During his fourteen-year run from 2003 to 2016, Biffle was one of the finer drivers in the Cup Series. Competing for what is now RFK Racing, he scored nineteen wins and finished runner-up in the 2005 championship battle. He was released by the team after 2016 as his performance declined over the previous two seasons and moved into dirt track and off-road racing. Although he never won the Daytona 500 in fourteen tries, he claimed the pole in 2004 and his maiden Cup victory came in the 2003 Daytona night race.
Interestingly, NY Racing will not be Biffle’s first time driving a #44, let alone a Chevrolet (he was mainly a Ford driver during his full-time NASCAR career). In 2002, a year before becoming a Cup regular, he ran two of the final three Cup races for Petty Enterprises (the predecessor to Petty GMS Motorsports) in a #44 Chevrolet, finishing twenty-fifth in both.

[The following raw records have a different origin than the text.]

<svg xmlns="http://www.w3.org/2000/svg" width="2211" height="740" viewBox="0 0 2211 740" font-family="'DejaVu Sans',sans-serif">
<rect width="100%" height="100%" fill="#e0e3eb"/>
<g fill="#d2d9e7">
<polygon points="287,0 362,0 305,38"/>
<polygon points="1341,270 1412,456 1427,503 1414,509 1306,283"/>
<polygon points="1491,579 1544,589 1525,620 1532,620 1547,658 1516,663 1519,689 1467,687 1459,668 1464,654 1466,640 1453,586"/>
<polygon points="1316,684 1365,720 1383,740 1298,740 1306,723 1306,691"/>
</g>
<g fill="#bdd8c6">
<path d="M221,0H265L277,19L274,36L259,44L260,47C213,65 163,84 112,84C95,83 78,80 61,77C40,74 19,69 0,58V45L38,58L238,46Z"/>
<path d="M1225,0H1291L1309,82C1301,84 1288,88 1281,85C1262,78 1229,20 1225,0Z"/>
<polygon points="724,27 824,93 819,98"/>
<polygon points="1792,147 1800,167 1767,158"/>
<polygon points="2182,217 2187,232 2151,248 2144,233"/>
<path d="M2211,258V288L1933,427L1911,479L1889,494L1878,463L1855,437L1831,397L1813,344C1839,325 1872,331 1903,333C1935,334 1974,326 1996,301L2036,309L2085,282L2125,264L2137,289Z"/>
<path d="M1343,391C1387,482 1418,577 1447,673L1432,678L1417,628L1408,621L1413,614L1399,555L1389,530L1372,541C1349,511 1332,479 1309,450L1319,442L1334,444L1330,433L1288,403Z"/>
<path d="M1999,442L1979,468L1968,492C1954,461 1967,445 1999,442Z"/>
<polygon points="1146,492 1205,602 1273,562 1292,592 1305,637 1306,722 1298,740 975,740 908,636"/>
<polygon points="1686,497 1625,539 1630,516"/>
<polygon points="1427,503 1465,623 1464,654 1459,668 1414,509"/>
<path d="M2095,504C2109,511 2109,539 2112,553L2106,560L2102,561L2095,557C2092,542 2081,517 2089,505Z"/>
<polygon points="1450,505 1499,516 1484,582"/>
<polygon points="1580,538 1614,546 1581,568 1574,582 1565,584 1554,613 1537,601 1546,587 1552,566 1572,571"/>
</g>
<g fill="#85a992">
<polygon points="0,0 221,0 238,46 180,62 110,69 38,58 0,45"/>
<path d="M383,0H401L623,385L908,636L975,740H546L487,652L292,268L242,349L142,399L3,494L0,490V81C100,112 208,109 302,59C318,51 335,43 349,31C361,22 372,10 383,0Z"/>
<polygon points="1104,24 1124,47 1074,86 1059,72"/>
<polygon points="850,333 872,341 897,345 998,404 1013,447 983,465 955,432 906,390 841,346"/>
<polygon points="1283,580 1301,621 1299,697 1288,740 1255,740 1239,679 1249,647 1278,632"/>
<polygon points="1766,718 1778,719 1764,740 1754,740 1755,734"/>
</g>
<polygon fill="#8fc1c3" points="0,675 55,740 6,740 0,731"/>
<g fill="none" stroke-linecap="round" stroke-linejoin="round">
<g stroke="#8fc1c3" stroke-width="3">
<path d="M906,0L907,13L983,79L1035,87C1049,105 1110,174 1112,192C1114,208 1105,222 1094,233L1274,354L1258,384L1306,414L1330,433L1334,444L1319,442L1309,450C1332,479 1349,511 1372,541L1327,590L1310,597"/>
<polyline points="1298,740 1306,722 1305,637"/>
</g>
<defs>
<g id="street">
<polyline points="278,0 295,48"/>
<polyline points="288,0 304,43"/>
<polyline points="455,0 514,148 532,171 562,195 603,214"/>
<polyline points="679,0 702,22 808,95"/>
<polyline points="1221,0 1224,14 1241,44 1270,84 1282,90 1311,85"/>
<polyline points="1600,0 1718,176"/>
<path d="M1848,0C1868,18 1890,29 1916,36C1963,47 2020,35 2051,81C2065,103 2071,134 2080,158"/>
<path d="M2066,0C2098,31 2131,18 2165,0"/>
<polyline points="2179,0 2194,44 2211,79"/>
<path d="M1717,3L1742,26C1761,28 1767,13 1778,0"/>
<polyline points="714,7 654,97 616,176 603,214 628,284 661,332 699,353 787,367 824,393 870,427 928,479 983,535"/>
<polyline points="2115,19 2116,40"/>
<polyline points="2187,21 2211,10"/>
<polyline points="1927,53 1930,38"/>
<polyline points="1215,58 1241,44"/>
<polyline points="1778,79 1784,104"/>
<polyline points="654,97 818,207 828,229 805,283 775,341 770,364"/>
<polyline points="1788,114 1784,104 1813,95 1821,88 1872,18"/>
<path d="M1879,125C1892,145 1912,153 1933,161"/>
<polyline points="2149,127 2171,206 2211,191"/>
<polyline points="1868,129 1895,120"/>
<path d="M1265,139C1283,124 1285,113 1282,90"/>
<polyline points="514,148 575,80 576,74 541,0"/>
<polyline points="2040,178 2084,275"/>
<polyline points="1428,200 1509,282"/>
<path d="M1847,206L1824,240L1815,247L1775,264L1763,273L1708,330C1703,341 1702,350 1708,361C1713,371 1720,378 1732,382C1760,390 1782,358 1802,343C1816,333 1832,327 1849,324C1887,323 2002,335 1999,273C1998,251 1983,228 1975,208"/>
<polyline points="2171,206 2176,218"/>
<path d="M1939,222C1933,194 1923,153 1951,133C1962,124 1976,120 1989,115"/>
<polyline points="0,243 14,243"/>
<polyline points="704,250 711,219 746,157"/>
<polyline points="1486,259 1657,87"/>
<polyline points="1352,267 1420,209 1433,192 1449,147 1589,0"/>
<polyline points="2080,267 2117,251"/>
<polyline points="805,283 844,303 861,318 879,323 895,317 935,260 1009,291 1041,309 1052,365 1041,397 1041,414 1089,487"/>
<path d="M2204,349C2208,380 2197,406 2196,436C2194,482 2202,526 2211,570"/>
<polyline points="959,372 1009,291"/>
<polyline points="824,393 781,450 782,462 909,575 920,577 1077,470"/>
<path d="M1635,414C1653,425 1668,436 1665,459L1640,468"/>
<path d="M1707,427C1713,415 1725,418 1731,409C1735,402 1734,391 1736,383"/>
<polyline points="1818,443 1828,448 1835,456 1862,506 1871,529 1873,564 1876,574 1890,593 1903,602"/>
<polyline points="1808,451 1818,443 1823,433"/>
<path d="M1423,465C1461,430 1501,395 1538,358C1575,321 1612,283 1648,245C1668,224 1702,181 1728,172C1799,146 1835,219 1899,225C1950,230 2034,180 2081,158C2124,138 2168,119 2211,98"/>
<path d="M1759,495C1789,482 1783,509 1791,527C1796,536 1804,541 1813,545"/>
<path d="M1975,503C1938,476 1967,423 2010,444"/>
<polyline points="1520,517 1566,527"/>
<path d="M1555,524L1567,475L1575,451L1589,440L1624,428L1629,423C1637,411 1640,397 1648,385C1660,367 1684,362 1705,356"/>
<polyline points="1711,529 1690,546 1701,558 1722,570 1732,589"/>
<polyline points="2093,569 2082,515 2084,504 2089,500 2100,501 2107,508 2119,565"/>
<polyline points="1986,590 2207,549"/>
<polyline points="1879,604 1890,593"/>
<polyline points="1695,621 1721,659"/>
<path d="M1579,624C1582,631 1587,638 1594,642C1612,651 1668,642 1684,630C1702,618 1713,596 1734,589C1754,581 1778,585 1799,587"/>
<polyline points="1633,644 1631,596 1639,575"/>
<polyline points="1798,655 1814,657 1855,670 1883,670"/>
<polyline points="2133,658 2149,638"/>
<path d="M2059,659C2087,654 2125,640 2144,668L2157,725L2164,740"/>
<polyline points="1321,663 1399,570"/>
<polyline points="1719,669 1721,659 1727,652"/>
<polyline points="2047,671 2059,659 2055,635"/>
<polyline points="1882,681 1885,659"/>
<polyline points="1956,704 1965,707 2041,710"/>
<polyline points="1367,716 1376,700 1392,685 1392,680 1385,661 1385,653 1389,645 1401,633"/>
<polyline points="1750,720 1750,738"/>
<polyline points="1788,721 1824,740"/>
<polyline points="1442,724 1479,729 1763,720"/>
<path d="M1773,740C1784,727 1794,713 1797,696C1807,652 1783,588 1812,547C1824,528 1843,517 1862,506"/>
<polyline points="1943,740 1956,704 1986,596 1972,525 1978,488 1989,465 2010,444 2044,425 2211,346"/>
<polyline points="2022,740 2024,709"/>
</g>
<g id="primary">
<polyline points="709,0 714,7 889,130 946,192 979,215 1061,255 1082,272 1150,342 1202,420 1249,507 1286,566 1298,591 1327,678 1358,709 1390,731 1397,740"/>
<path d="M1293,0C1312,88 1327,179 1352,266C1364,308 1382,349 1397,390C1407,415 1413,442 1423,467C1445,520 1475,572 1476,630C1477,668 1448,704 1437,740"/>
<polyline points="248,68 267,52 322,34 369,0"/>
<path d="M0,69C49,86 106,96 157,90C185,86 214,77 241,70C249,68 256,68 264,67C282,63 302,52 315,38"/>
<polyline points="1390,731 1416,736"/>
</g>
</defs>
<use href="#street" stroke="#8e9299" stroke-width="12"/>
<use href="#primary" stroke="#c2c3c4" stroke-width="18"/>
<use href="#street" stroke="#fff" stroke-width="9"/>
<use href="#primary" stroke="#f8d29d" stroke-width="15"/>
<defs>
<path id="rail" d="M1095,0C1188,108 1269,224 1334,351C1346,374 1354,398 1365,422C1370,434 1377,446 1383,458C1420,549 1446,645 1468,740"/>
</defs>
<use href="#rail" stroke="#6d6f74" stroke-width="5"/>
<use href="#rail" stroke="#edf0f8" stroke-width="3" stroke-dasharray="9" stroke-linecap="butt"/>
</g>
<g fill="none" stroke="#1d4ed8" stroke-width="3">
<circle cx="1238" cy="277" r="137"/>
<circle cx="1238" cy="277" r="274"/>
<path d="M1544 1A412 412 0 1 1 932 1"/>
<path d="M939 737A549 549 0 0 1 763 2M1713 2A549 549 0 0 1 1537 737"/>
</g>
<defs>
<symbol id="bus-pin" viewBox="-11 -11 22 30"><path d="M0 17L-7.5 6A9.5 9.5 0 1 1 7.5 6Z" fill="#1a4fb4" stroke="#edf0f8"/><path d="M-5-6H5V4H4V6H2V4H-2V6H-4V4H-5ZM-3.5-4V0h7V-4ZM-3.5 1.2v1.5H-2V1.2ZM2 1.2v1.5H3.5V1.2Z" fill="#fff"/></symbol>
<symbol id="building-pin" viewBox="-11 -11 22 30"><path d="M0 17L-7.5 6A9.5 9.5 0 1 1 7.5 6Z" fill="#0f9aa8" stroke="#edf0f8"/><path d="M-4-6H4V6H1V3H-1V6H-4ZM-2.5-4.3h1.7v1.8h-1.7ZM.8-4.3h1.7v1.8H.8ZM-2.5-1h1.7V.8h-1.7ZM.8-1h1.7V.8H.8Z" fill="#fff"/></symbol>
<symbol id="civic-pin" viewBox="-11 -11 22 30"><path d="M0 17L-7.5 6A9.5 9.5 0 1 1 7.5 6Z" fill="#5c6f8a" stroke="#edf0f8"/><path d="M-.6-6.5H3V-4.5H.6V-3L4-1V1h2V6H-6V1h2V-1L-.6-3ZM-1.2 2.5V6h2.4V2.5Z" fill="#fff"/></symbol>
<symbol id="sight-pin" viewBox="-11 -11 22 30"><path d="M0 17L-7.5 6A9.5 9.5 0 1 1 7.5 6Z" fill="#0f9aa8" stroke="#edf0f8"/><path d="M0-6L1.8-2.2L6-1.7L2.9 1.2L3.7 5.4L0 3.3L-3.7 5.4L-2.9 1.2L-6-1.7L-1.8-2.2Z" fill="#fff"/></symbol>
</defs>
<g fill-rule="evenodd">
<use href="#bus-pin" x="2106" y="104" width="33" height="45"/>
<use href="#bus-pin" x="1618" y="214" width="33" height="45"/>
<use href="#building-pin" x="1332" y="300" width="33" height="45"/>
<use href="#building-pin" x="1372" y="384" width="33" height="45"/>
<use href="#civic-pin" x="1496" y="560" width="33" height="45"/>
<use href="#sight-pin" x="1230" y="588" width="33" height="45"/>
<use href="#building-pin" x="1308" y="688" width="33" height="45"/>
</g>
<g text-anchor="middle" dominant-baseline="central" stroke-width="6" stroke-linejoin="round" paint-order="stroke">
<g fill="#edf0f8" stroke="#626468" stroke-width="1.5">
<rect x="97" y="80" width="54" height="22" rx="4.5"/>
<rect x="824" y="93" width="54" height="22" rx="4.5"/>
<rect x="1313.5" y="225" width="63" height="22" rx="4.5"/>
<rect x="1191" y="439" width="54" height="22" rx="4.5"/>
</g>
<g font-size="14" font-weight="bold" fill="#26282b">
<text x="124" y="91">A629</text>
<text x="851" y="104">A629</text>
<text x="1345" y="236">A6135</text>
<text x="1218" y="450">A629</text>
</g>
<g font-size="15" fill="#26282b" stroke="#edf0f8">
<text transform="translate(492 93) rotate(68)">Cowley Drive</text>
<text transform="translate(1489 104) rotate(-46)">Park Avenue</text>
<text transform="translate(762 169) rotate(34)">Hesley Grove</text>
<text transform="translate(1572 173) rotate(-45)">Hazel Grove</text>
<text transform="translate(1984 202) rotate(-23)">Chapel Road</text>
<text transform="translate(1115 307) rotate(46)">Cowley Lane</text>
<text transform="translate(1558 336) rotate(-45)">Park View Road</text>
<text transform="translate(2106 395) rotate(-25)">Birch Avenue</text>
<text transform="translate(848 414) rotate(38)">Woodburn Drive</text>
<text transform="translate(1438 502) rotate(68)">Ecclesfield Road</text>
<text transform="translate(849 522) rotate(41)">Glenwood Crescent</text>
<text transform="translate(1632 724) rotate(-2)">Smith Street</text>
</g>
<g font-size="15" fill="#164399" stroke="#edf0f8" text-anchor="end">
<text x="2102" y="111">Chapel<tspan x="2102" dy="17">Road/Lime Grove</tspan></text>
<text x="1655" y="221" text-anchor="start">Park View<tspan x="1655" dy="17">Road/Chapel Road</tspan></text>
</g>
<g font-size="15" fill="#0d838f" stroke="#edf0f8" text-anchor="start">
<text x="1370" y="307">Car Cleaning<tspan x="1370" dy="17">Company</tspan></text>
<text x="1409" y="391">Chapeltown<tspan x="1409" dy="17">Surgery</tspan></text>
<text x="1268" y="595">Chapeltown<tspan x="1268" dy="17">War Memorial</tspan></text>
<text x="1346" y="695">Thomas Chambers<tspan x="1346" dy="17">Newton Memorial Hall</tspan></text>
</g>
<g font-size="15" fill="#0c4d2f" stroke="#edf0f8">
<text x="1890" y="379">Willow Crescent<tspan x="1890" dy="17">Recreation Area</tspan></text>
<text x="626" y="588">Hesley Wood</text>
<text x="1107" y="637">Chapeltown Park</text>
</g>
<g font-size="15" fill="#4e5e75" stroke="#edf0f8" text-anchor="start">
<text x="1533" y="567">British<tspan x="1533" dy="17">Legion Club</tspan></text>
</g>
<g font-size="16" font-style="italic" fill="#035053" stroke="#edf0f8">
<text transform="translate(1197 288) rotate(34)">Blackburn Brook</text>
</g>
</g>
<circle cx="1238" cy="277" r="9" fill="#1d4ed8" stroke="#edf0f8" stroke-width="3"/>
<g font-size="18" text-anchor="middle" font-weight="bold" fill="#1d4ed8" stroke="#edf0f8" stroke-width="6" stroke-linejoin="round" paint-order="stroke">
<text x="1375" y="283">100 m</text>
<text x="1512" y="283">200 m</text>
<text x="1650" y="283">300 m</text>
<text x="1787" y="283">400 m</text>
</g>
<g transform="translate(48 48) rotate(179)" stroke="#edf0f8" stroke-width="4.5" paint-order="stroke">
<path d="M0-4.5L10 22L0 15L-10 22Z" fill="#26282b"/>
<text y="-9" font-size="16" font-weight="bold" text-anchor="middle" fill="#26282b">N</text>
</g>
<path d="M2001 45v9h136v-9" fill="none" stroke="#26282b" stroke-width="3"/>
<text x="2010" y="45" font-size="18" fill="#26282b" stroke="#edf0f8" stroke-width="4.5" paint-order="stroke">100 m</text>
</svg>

Since 2018, he runs the Sand Outlaw UTV series and competes sporadically in the Stadium Super Trucks. In the latter, he has four podiums, including a trio of seconds; he ran the 2021 Mid-Ohio NASCAR weekend, finishing fourth and second in the two races.
While much of Biffle’s racing nowadays has been on non-paved surfaces, he returned to NASCAR in 2019 when he entered the Camping World Truck Series round at Texas for Kyle Busch Motorsports. The 2000 series champion won in his first start since 2004, contributing to an effort that propelled the #51 KBM truck to the owners’ championship. He did another one-off the following year at Darlington, finishing nineteenth for GMS Racing.